November 29, 2012
How To Reach The Religiously
By Mike McManus
Americans are growing religiously
unaffiliated at a rapid pace, rising from 15% to nearly 20% in
the last five years, according to a major study by the Pew
Research Center’s Forum on Religion and Public Life.
Curiously, two-thirds of the religiously unaffiliated assert
they believe in God and three-fifths feel a deep connection with
nature and the earth. Another third say they are “spiritual” but
Yet nine out of ten are not looking for a church that would be
right for them.
Their perception is that churches are too concerned with money
and power, focused on rules and overly involved in politics.
Interestingly, nearly half of religiously active Americans agree
with those criticisms.
For the first time, less than half of Americans call themselves
Protestants. In 2007, 53% identified themselves as Protestant,
but only 48% did so in 2012.
In the past, declines were concentrated among white mainline
Protestants, while white evangelicals were growing. Now both are
in decline. Black Protestants remain unchanged.
The Catholic share of the population has held steady at 22% of
the population, with significant additional numbers of Hispanics
offsetting fewer young people in church.
What’s rising rapidly are what demographers call the “nones,”
people with no religious affiliation. Why?

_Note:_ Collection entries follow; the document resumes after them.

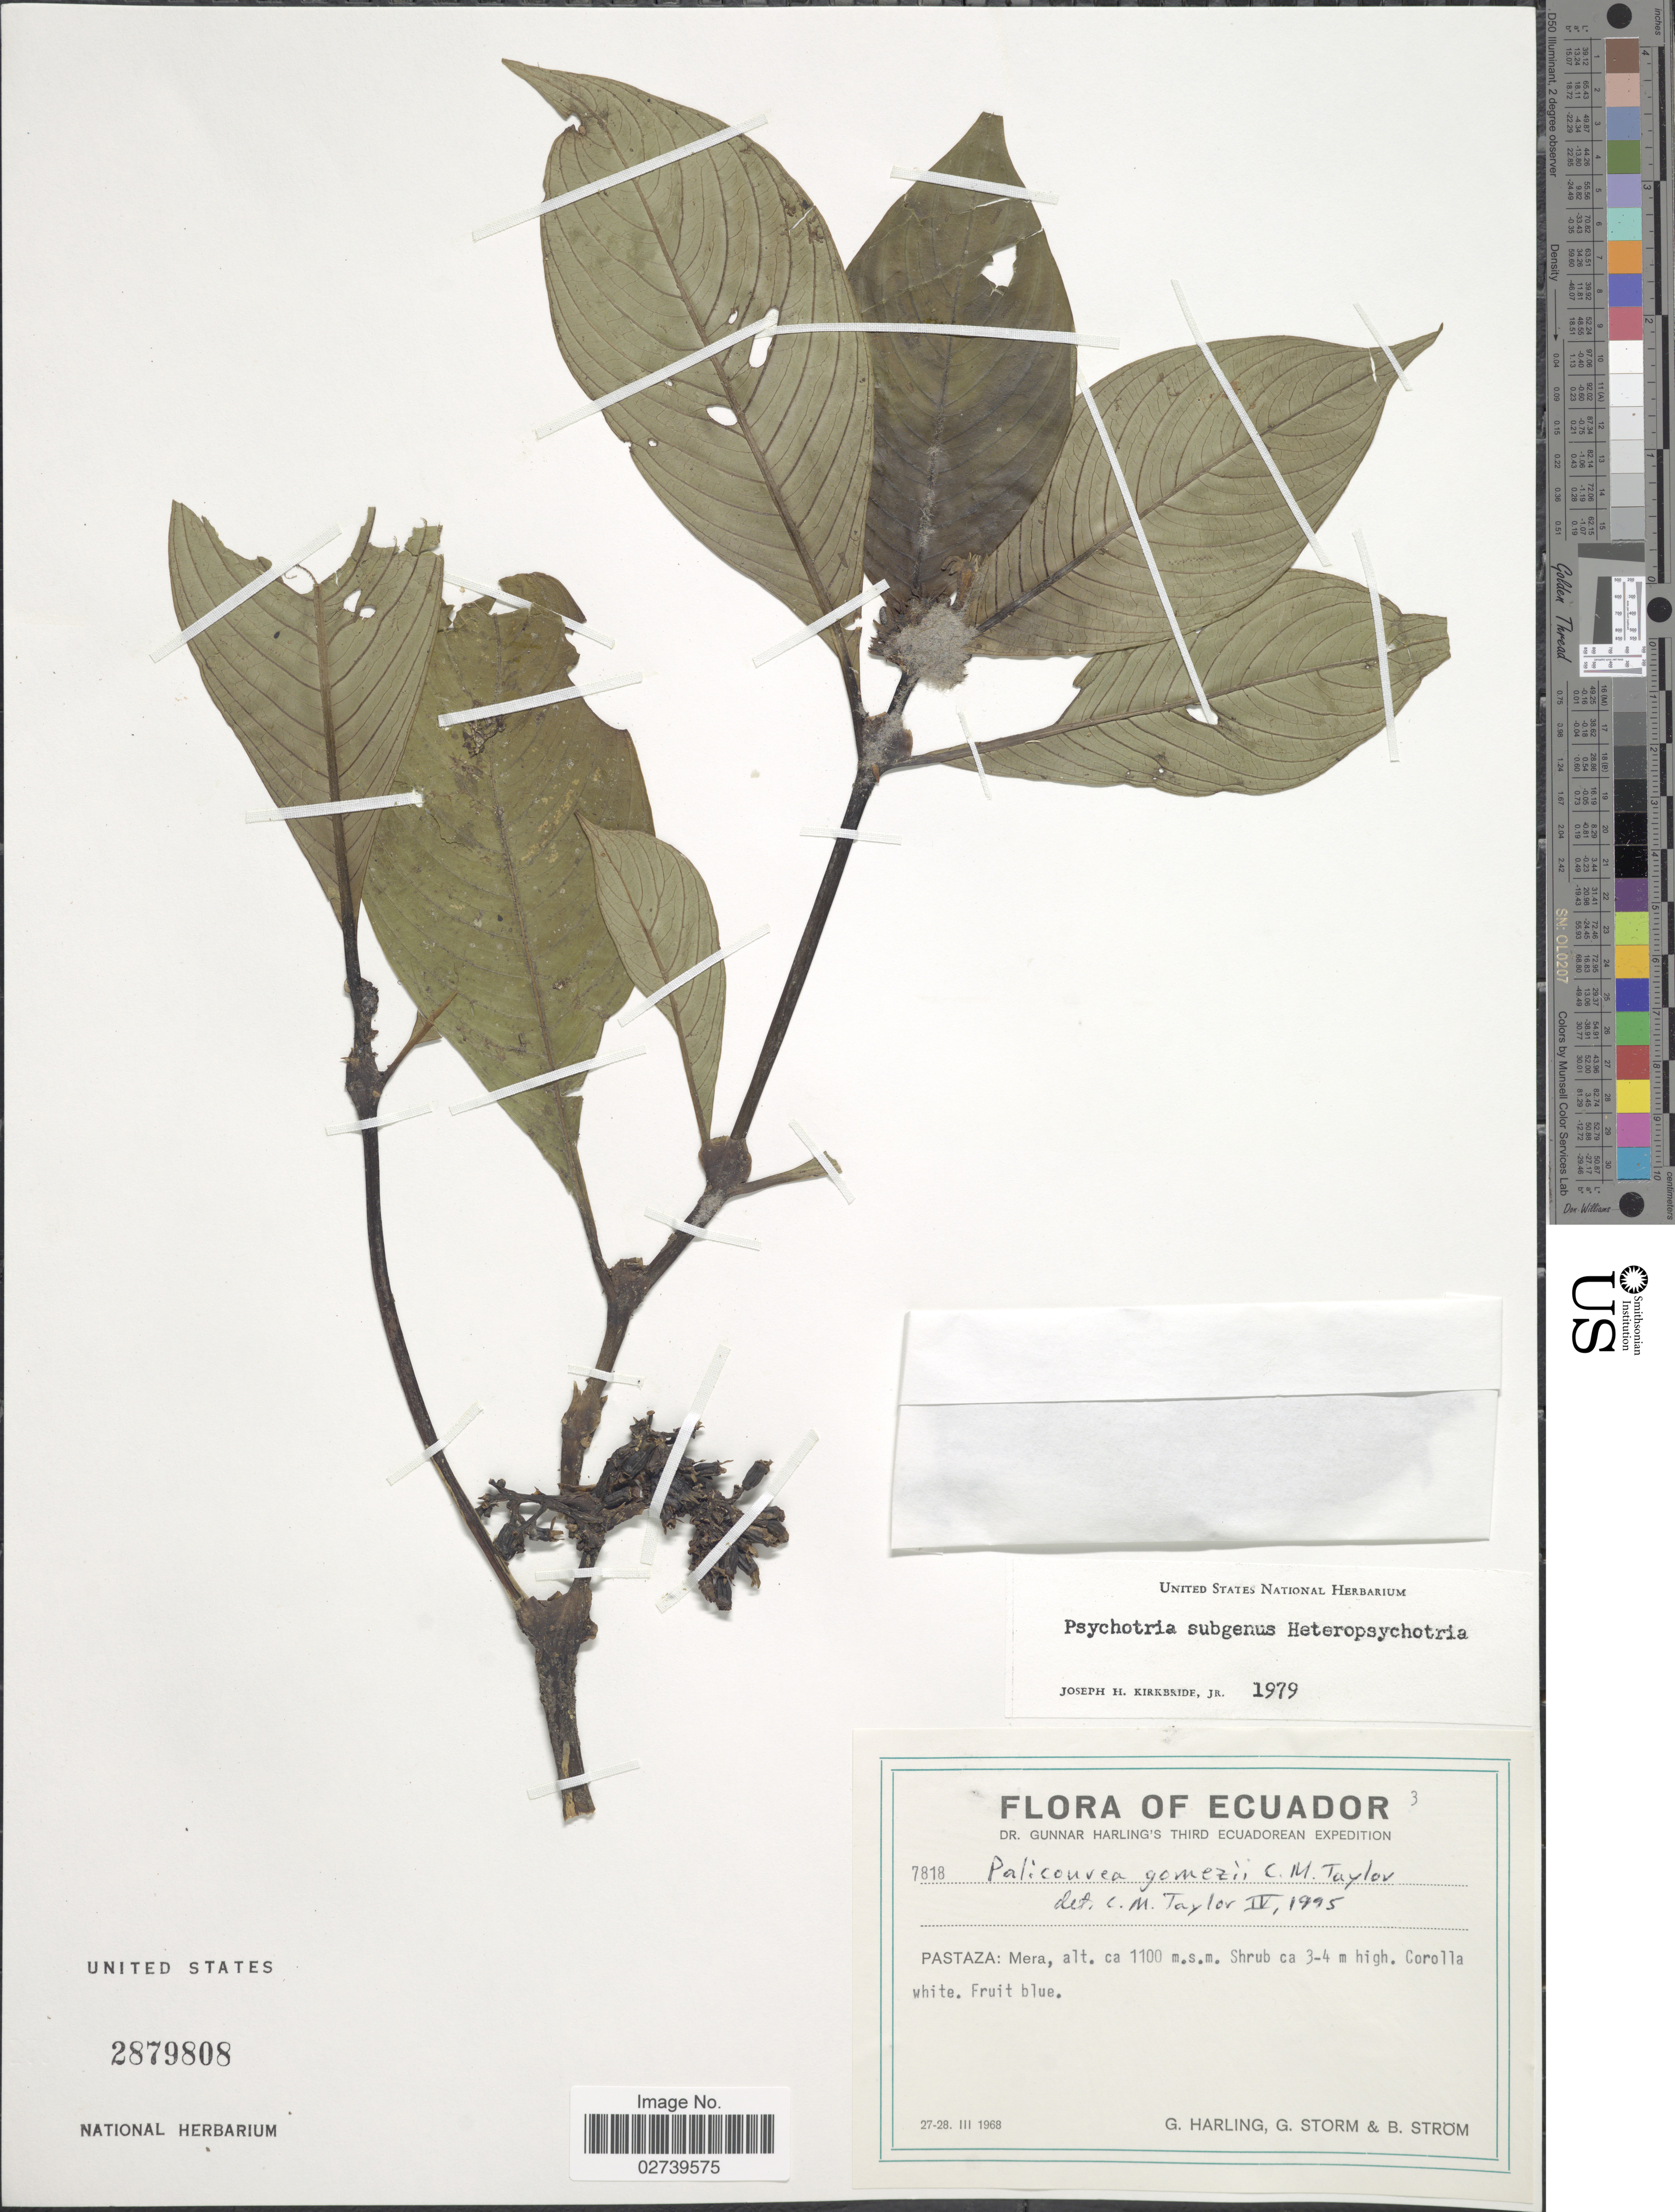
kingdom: Plantae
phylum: Tracheophyta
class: Magnoliopsida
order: Gentianales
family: Rubiaceae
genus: Palicourea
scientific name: Palicourea gomezii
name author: C.M. Taylor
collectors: G. Harling, G. Storm & B. Ström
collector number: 7818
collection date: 1968-03-27/1968-03-28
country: Ecuador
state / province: Pastaza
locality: Mera.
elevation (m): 1100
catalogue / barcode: US 2879808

Pew cites “generational replacement,” the substituting of an
older, religiously active generation with a less interested
young generation. A third of those aged 18-22 are unaffiliated
vs. only 9% of the “Silent Generation,” born before 1945.
However, there has also been a significant increase in the
unaffiliated among Baby Boomers, rising from 12% in 2007 to 15%
and among Generation Xers, increasing from 18% to 21%.
By another measure, a similar trend can be seen in church
attendance which has fallen. In 2003, a quarter of all Americans
said they seldom or never attended services, which grew by 4
points to 29% by 2012.
In 1987, 88% of Americans said they never doubt the existence of
God. By 2012, that figure was down to 80%.
The growth of the unaffiliated has been across a wide variety of
demographic groups – among both men and women, college graduates
and those without a college degree, plus among those earning
more than $75,000 and less than $30,000, and in all parts of the
The unaffiliated “are not uniformly hostile” toward religious
institutions. Three-quarters acknowledge that churches bring
people together, strengthen community bonds and play an
important role in helping the poor and needy.
However, only half of the religiously inactive believe that
religious institutions “protect and strengthen morality,” while
eight in ten of the religiously active are convinced of that
role by churches.
America remains vastly more religious than other advanced
industrial democracies. Three in five Americans say religion is
“very important” in their lives – more than triple the British
(17%) or French (13%) who feel similarly.
Yet the erosion of believers should be a cause of concern for
all churches. What can be done?
One of the most successful pastors in America is Rick Warren. He
built Saddleback Church in Orange County, California from a
handful meeting for a weekly Bible study in 1980 into a church
that gathers 20,000 each week, America’s eighth largest church.
From the very beginning he sought out the unchurched. He quotes
Jesus: “It is not the healthy who need a doctor, but the sick. I
have not come to call the righteous, but sinners.”
Consequently, he went door to door talking to people. He asked
what their most pressing needs were. “People don’t care how much
we know until they know how much we care,” he wrote in his
landmark book, “The Purpose-Driven Church.”
Prior to his first Sunday service on Easter, he and his 15 early
followers wrote 15,000 letters and mailed them 10 days before
Easter, hoping that 1 percent might respond, 150 people. On Palm
Sunday, he practiced his service at the local high school. To
his delight, 60 showed up for the dress rehearsal and 205 on
He shared “The Saddleback Vision” in his first sermon, as “the
dream of a place where the hurting, the depressed, the
frustrated and the confused can find love, acceptance, help,
hope, forgiveness, guidance and encouragement.
“It is the dream of welcoming 20,000 members into the fellowship
of our church family – loving, learning, laughing, and living in
harmony together. It is the dream of equipping every believer
for a significant ministry by helping them discover the gifts
and talents God gave them.”
There’s hope. The unchurched can be reached.